On the UK side, the country is totally unprepared for the economic impact of leaving the single market.

Evans – Pritchard concludes “What is clear is that the EU and the UK are now living in a parallel universe. This has the makings of a suspense thriller.”

Suspense thriller or not, both parties could do worse than read Jim Collins’s classic work Good To Great and apply the principle - Confront the brutal facts.

We live in an age of knowledge and information; however, it is of little use if we do not do believe what we know to be true. High quality leaders get the information; accept the facts; and, act.   Information comes to the leaders of organisations in a variety of ways.

Surveys and other research techniques can provide data, but often the most critical and most important information comes from people within the organisation, if there exists a climate where information can flow freely.

During the Second World War, Winston Churchill established a department that was entirely outside of the normal chain of command; he called it the Statistical Office and the primary responsibility of the office was to provide him with information that was up-to-date and unfiltered.

Churchill created a climate of truth from which he could confront the brutal facts.

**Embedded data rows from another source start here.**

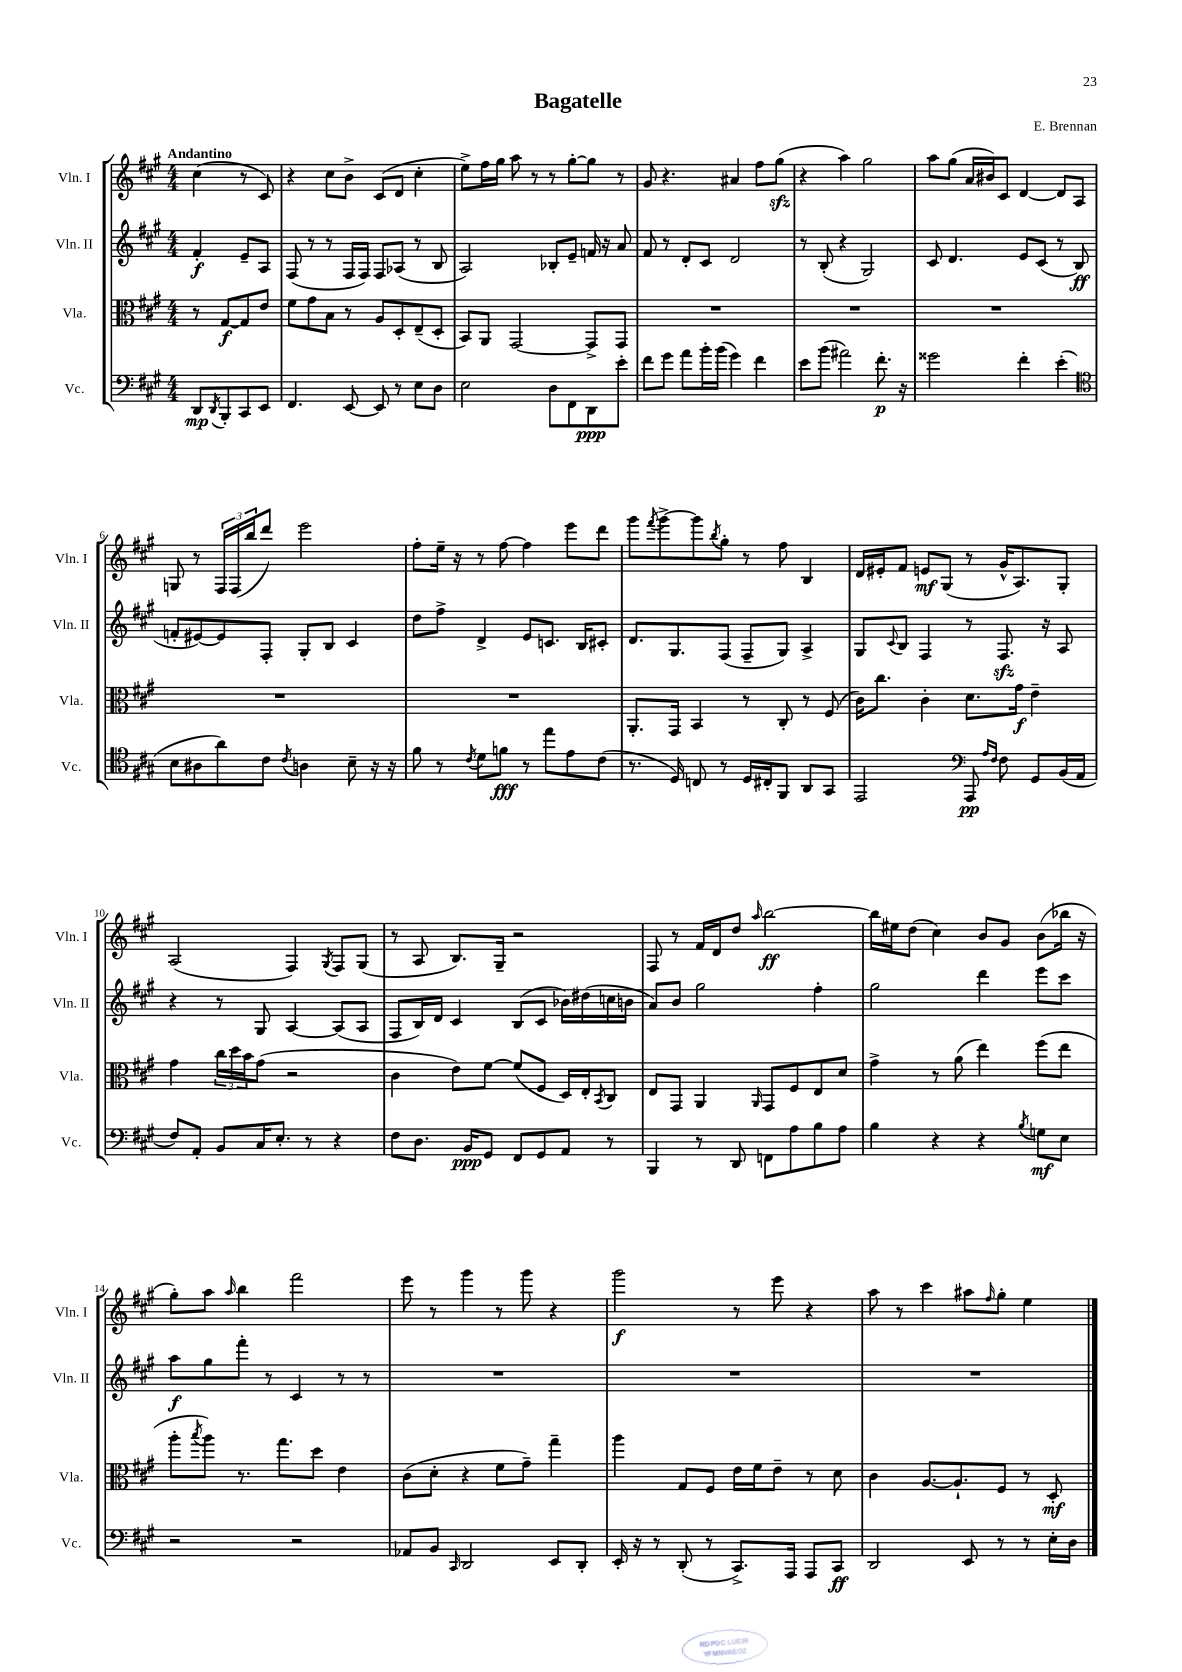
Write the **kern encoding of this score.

**kern	**dynam	**kern	**dynam	**kern	**dynam	**kern	**dynam
*part4	*part4	*part3	*part3	*part2	*part2	*part1	*part1
*staff4	*staff4	*staff3	*staff3	*staff2	*staff2	*staff1	*staff1
*I"Vc.	*	*I"Vla.	*	*I"Vln. II	*	*I"Vln. I	*
*I'Vc.	*	*I'Vla.	*	*I'Vln. II	*	*I'Vln. I	*
*clefF4	*	*clefC3	*	*clefG2	*	*clefG2	*
*k[f#c#g#]	*	*k[f#c#g#]	*	*k[f#c#g#]	*	*k[f#c#g#]	*
*M4/4	*	*M4/4	*	*M4/4	*	*M4/4	*
=	=	=	=	=	=	=	=
!	!	!	!	!	!	!LO:TX:a:B:t=Andantino	!
8DD/L	mp	8r	.	4f#'/	f	(4cc#\	.
8qDD/	.	.	.	.	.	.	.
8BBB'/	.	[8G#/L	f	.	.	.	.
8CC#/	.	8G#/]	.	8e~/L	.	8r	.
8EE/J	.	8e/J	.	8A/J	.	8c#/)	.
=1	=1	=1	=1	=1	=1	=1	=1
4.FF#/	.	8f#\L	.	(8F#/	.	4r	.
.	.	8g#\	.	8r	.	.	.
.	.	8B\J	.	8r	.	8cc#\L	.
[8EE/	.	8r	.	16F#/LL	.	8b^\J	.
.	.	.	.	16F#/JJ)	.	.	.
8EE/]	.	8A/L	.	8F#/L	.	(8c#/L	.
8r	.	8D'/	.	(8A-X/J	.	8d/J	.
8E\L	.	(8E~/	.	8r	.	4cc#'\	.
8D\J	.	8D'/J	.	8B/	.	.	.
=2	=2	=2	=2	=2	=2	=2	=2
2E\	.	8BB/L)	.	2A/)	.	8ee^\L)	.
.	.	8AA/J	.	.	.	16ff#\L	.
.	.	.	.	.	.	16gg#\JJ	.
.	.	[2GG#/	.	.	.	8aa\	.
.	.	.	.	.	.	8r	.
8D\L	.	.	.	8B-X'/L	.	8r	.
8FF#\	.	.	.	8e~/J	.	[8gg#'\L	.
8DD\	ppp	8GG#^/L]	.	16fn/	.	8gg#\J]	.
.	.	.	.	16r	.	.	.
8e'\J	.	8GG#/J	.	8a/	.	8r	.
=3	=3	=3	=3	=3	=3	=3	=3
8f#\L	.	1r	.	8f#/	.	8g#/	.
8g#\J	.	.	.	8r	.	4.r	.
8a\L	.	.	.	8d'/L	.	.	.
16b'\L	.	.	.	8c#/J	.	.	.
(16b\JJ	.	.	.	.	.	.	.
4g#\)	.	.	.	2d/	.	4a#X/	.
4f#\	.	.	.	.	.	8ff#\L	.
.	.	.	.	.	.	(8gg#zz\J	.
=4	=4	=4	=4	=4	=4	=4	=4
8e\L	.	1r	.	8r	.	4r	.
(8b\J	.	.	.	(8B'/	.	.	.
2a#X\)	.	.	.	4r	.	4aa\)	.
.	.	.	.	2G#/)	.	2gg#\	.
8.f#'\	p	.	.	.	.	.	.
16r	.	.	.	.	.	.	.
=5	=5	=5	=5	=5	=5	=5	=5
2g##X\	.	1r	.	8c#/	.	8aa\L	.
.	.	.	.	4.d/	.	(8gg#\J	.
.	.	.	.	.	.	16a/LL	.
.	.	.	.	.	.	16b#X/J)	.
.	.	.	.	.	.	8c#/J	.
4f#'\	.	.	.	8e/L	.	[4d/	.
.	.	.	.	(8c#/J	.	.	.
(4e'\	.	.	.	8r	.	8d/L]	.
.	.	.	.	8B/	ff	8A/J	.
!!LO:LB:g=z
=6	=6	=6	=6	=6	=6	=6	=6
*clefC4	*	*	*	*	*	*	*
8B\L	.	1r	.	8fn'/L	.	8Gn/	.
8A#X\	.	.	.	[8e#X/)	.	8r	.
8a\)	.	.	.	8e#/]	.	24F#/LL	.
.	.	.	.	.	.	(24F#/	.
.	.	.	.	.	.	24bb/J	.
8c#\J	.	.	.	8F#'/J	.	8ddd/J)	.
8qc#/	.	.	.	.	.	.	.
4An\	.	.	.	8G#'/L	.	2eee\	.
.	.	.	.	8B/J	.	.	.
8B~\	.	.	.	4c#/	.	.	.
16r	.	.	.	.	.	.	.
16r	.	.	.	.	.	.	.
=7	=7	=7	=7	=7	=7	=7	=7
8f#\	.	1r	.	8dd\L	.	8ff#'\L	.
8r	.	.	.	8ff#^\J	.	16ee~\Jk	.
.	.	.	.	.	.	16r	.
8qc#/	.	.	.	.	.	.	.
8d\L	.	.	.	4d^/	.	8r	.
8fn\J	fff	.	.	.	.	[8ff#\	.
8r	.	.	.	8e/L	.	4ff#\]	.
8ee\L	.	.	.	8.cn/J	.	.	.
8e\	.	.	.	.	.	8eee\L	.
.	.	.	.	16B/KL	.	.	.
(8c#\J	.	.	.	8c#X'/J	.	8ddd\J	.
=8	=8	=8	=8	=8	=8	=8	=8
8.r	.	8.AA'/L	.	8.d/L	.	8ggg#\L	.
.	.	.	.	.	.	8qfff#/	.
.	.	.	.	.	.	[8ggg#^\	.
16D/)	.	16GG#/Jk	.	8.G#/	.	.	.
8Cn/	.	4BB/	.	.	.	8ggg#\]	.
.	.	.	.	.	.	8qbb/	.
8r	.	.	.	(8F#/J	.	8gg#'\J	.
16D/LL	.	8r	.	8F#~/L	.	8r	.
16C#X'/J	.	.	.	.	.	.	.
8FF#/J	.	8C#'/	.	8G#/J)	.	8ff#\	.
8AA/L	.	8r	.	4A^/	.	4B/	.
8GG#/J	.	(8F#/	.	.	.	.	.
=9	=9	=9	=9	=9	=9	=9	=9
2EE/	.	16c#\KL)	.	8G#/L	.	16d/LL	.
.	.	8.cc#\J	.	.	.	16e#X'/J	.
.	.	.	.	8qqc#/	.	.	.
.	.	.	.	8B/J	.	8f#/J	.
.	.	4c#'\	.	4F#/	.	8en/L	mf
.	.	.	.	.	.	(8G#/J	.
*clefF4	*	*	*	*	*	*	*
8AAA/	pp	8.d\L	.	8r	.	8r	.
16qqA/LL	.	.	.	.	.	.	.
16qqF#/JJ	.	.	.	.	.	.	.
8F#\	.	.	.	8.F#zz/	.	16g#^^/KL	.
.	.	16g#\Jk	f	.	.	8.A/)	.
8GG#/L	.	4e~\	.	.	.	.	.
.	.	.	.	16r	.	.	.
(16BB/L	.	.	.	8A/	.	8G#'/J	.
16AA/JJ	.	.	.	.	.	.	.
!!LO:LB:g=z
=10	=10	=10	=10	=10	=10	=10	=10
8F#/L)	.	4g#\	.	4r	.	(2A/	.
8AA'/J	.	.	.	.	.	.	.
8BB/L	.	24cc#\LL	.	8r	.	.	.
.	.	24dd\	.	.	.	.	.
.	.	24b\J	.	.	.	.	.
16C#/K	.	(8g#\J	.	8G#/	.	.	.
8.E'/J	.	.	.	.	.	.	.
.	.	2r	.	[4A/	.	4F#/)	.
8r	.	.	.	.	.	.	.
.	.	.	.	.	.	8qG#/	.
4r	.	.	.	(8A/L]	.	8F#/L	.
.	.	.	.	8A/J	.	(8G#/J	.
=11	=11	=11	=11	=11	=11	=11	=11
8F#\L	.	4c#\	.	8F#/L	.	8r	.
8.D\J	.	.	.	16B/L)	.	8A/	.
.	.	.	.	16d/JJ	.	.	.
.	.	8e\L)	.	4c#/	.	8.B/L)	.
16BB/KL	ppp	.	.	.	.	.	.
8GG#/J	.	[8f#\J	.	.	.	.	.
.	.	.	.	.	.	16G#~/Jk	.
8FF#/L	.	(8f#/L]	.	(8B/L	.	2r	.
8GG#/	.	8F#/J	.	8c#/J	.	.	.
8AA/J	.	16D/LL)	.	16b-X\LL)	.	.	.
.	.	16E'/J	.	(16dd#X\	.	.	.
.	.	8qBB/	.	.	.	.	.
8r	.	8C#/J	.	16ccn\	.	.	.
.	.	.	.	16bn\JJ	.	.	.
=12	=12	=12	=12	=12	=12	=12	=12
4BBB/	.	8E/L	.	8a/L)	.	8F#/	.
.	.	8GG#/J	.	8b/J	.	8r	.
8r	.	4AA/	.	2gg#\	.	16f#/LL	.
.	.	.	.	.	.	16d/J	.
8DD/	.	.	.	.	.	8dd/J	.
.	.	16qqAA/	.	.	.	16qqaa/	.
8FFn\L	.	8GG#/L	.	.	.	[2bb\	ff
8A\	.	8F#/	.	.	.	.	.
8B\	.	8E/	.	4ff#'\	.	.	.
8A\J	.	8d/J	.	.	.	.	.
=13	=13	=13	=13	=13	=13	=13	=13
4B\	.	4g#^\	.	2gg#\	.	16bb\LL]	.
.	.	.	.	.	.	16ee#X\J	.
.	.	.	.	.	.	(8dd\J	.
4r	.	8r	.	.	.	4cc#\)	.
.	.	(8a\	.	.	.	.	.
4r	.	4ee\)	.	4ddd\	.	8b/L	.
.	.	.	.	.	.	8g#/J	.
8qB/	.	.	.	.	.	.	.
8Gn\L	mf	(8ff#\L	.	8eee\L	.	(8b\L	.
8E\J	.	8ee\J	.	8ccc#\J	.	16bb-X\Jk	.
.	.	.	.	.	.	16r	.
!!LO:LB:g=z
=14	=14	=14	=14	=14	=14	=14	=14
2r	.	8aa'\L	.	8aa\L	f	8gg#'\L)	.
.	.	8qbb/	.	.	.	.	.
.	.	8aa\J)	.	8gg#\	.	8aa\J	.
.	.	.	.	.	.	16qqaa/	.
.	.	8.r	.	8fff#'\J	.	4bb\	.
.	.	.	.	8r	.	.	.
.	.	8.gg#\L	.	.	.	.	.
2r	.	.	.	4c#/	.	2fff#\	.
.	.	8dd\J	.	.	.	.	.
.	.	4e\	.	8r	.	.	.
.	.	.	.	8r	.	.	.
=15	=15	=15	=15	=15	=15	=15	=15
8AA-X/L	.	(8c#\L	.	1r	.	8eee\	.
8BB/J	.	8d'\J	.	.	.	8r	.
16qqCC#/	.	.	.	.	.	.	.
2DD/	.	4r	.	.	.	4ggg#\	.
.	.	8f#\L	.	.	.	8r	.
.	.	8g#~\J)	.	.	.	8ggg#\	.
8EE/L	.	4gg#~\	.	.	.	4r	.
8DD'/J	.	.	.	.	.	.	.
=16	=16	=16	=16	=16	=16	=16	=16
16EE'/	.	4aa\	.	1r	.	2ggg#\	f
16r	.	.	.	.	.	.	.
8r	.	.	.	.	.	.	.
(8DD'/	.	8G#/L	.	.	.	.	.
8r	.	8F#/J	.	.	.	.	.
8.CC#^/L)	.	16e\LL	.	.	.	8r	.
.	.	16f#\J	.	.	.	.	.
.	.	8e~\J	.	.	.	8eee\	.
16AAA/Jk	.	.	.	.	.	.	.
8AAA/L	.	8r	.	.	.	4r	.
8CC#/J	ff	8d\	.	.	.	.	.
=17	=17	=17	=17	=17	=17	=17	=17
2DD/	.	4c#\	.	1r	.	8aa\	.
.	.	.	.	.	.	8r	.
.	.	[8.A/L	.	.	.	4ccc#\	.
.	.	8.A`/]	.	.	.	.	.
8EE/	.	.	.	.	.	8aa#X\L	.
.	.	.	.	.	.	16qqff#/	.
8r	.	8F#/J	.	.	.	8gg#'\J	.
8r	.	8r	.	.	.	4ee\	.
16E'\LL	.	8D'/	mf	.	.	.	.
16D\JJ	.	.	.	.	.	.	.
==	==	==	==	==	==	==	==
*-	*-	*-	*-	*-	*-	*-	*-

While it is unlikely that Prime Minister May/EU Commissioner Junker will create a “Statistical Office”, there are other ways they could create a climate of truth including:

• using questions, such as why, to gain understanding

• encouraging dialogue and debate where people are engaged in a search for the best answers

• discussing mistakes openly, without blame, to seek understanding and learning

• building mechanisms that force leaders and negotiators to pay attention to information.

Sadly even though there is so much at stake it is very unlikely that both negotiation parties will do this primarily as they are too prejudiced and too complacent.